In May 1974, the Protestant working class of Northern Ireland mounted one of the most successful general strikes in working-class history. They brought down — and it has not risen since — the Belfast Catholic-Protestant power-sharing government Britain had set up six months earlier to replace the Protestant majority-rule Belfast government.
The power-sharing executive had been set up according to the terms of the Sunningdale Agreement signed by Dublin, London and Belfast politicians late in 1973. Northern Ireland elections produced a minority of Protestant-Unionist politicians willing to form a government in tandem with the Social Democratic Labour Party, the middle-class constitutional nationalist organisation, led by Gerry Fitt and John Hume.
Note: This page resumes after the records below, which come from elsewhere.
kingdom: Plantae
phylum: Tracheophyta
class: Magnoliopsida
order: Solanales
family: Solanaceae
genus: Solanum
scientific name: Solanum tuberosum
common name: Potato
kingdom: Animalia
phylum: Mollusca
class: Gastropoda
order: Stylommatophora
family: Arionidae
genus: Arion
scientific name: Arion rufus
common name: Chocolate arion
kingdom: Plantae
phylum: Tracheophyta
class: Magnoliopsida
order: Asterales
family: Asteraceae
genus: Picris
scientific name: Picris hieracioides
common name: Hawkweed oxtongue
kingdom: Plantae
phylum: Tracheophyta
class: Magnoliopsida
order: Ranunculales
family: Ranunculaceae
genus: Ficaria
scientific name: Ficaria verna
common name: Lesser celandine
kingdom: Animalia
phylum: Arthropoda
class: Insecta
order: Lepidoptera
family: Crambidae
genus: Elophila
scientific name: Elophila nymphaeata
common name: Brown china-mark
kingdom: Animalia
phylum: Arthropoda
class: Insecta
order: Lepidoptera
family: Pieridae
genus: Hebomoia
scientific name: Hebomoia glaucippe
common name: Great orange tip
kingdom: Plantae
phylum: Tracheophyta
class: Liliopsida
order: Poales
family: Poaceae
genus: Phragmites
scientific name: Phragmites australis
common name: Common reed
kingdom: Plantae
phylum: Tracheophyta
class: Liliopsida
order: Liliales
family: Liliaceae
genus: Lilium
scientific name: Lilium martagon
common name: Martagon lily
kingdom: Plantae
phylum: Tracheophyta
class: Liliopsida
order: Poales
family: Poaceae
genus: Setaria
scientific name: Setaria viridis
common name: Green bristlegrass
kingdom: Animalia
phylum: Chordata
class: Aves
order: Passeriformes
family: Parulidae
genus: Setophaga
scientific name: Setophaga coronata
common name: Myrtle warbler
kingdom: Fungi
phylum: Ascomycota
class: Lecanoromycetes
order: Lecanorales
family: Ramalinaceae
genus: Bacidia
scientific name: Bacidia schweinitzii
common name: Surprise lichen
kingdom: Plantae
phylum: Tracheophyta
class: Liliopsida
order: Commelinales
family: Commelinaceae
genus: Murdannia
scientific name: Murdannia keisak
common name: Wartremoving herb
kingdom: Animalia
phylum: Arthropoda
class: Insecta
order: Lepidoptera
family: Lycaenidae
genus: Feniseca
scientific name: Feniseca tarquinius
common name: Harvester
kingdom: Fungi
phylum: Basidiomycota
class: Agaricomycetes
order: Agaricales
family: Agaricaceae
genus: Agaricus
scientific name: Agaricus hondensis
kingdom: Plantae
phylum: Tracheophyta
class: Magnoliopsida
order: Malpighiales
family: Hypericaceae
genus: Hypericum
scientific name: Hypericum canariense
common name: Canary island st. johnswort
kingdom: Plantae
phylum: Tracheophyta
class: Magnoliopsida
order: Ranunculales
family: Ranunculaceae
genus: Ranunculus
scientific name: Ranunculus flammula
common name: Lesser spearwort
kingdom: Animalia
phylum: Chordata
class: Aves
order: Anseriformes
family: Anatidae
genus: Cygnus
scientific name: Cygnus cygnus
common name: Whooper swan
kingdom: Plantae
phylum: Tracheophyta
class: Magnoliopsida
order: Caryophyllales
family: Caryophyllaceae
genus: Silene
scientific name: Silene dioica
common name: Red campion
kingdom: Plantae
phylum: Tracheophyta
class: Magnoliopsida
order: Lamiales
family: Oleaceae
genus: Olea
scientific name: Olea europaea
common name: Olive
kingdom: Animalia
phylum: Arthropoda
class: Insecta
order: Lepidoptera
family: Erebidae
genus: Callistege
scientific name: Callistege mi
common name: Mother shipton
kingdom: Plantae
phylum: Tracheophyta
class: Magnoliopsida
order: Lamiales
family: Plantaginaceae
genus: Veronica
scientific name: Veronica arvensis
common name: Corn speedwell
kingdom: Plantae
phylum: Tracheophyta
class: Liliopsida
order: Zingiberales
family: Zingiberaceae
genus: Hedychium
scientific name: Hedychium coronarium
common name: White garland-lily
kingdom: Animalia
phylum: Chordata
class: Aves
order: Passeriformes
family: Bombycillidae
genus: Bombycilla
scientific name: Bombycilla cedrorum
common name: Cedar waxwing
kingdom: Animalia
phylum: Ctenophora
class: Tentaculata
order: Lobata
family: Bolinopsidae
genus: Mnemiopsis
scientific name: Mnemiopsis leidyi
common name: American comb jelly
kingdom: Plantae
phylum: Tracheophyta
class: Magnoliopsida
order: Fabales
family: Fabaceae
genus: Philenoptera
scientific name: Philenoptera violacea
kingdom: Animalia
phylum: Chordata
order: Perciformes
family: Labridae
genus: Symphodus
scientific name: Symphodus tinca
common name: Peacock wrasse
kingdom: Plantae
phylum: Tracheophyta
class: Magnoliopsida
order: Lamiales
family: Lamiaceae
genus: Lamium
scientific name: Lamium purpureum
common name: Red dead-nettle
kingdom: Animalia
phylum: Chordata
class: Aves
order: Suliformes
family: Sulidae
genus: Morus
Together, they had a majority against Ian Paisley and his friends in the Northern Ireland Aassembly; they formed a power-sharing government against strong Protestant opposition. Once it had got properly going, the power-sharing executive with British money to dispense, might have slowly gained in Protestant acceptance. But British politics cut across Irish developments, as so often in history. British Tory Prime Minister Edward Heath called a snap general election in February 1974, appealing to “public opinion” against striking miners. 11 of the then 12 Northern Ireland Westminster seats [there are 17 today] were won by outright opponents of power-sharing.
The power-sharing executive still had a majority in the Northern Ireland assembly, but its authority was badly damaged. The strike finished it off.
The strike erupted against the setting up of the Council of Ireland agreed at Sunningdale, very loosely linking Belfast and Dublin. Such a Council of Ireland had been provided for in the 1921 Treaty but never came into existence.
There was some coercion at the beginning of the strike. But it quickly became a powerful and enthusiastic demonstration of the strength of the Northern Irish working class, albeit in a bad cause: the demand, for a return to majority — sectarian — Protestant rule over the Catholics.
After nine days, the Belfast government collapsed. Britain’s plans to create power-sharing political institutions to run the Six Counties were in ruins. IRA bombs had brought down the old Stormont regime; an Orange general strike had stopped Britain replacing it with an executive in which Catholics had an institutionalised right to share power, and their aspirations for a united Ireland accommodated in a Dublin-Belfast Council of Ireland. It was stalemate. That stalemate has now lasted 20 years.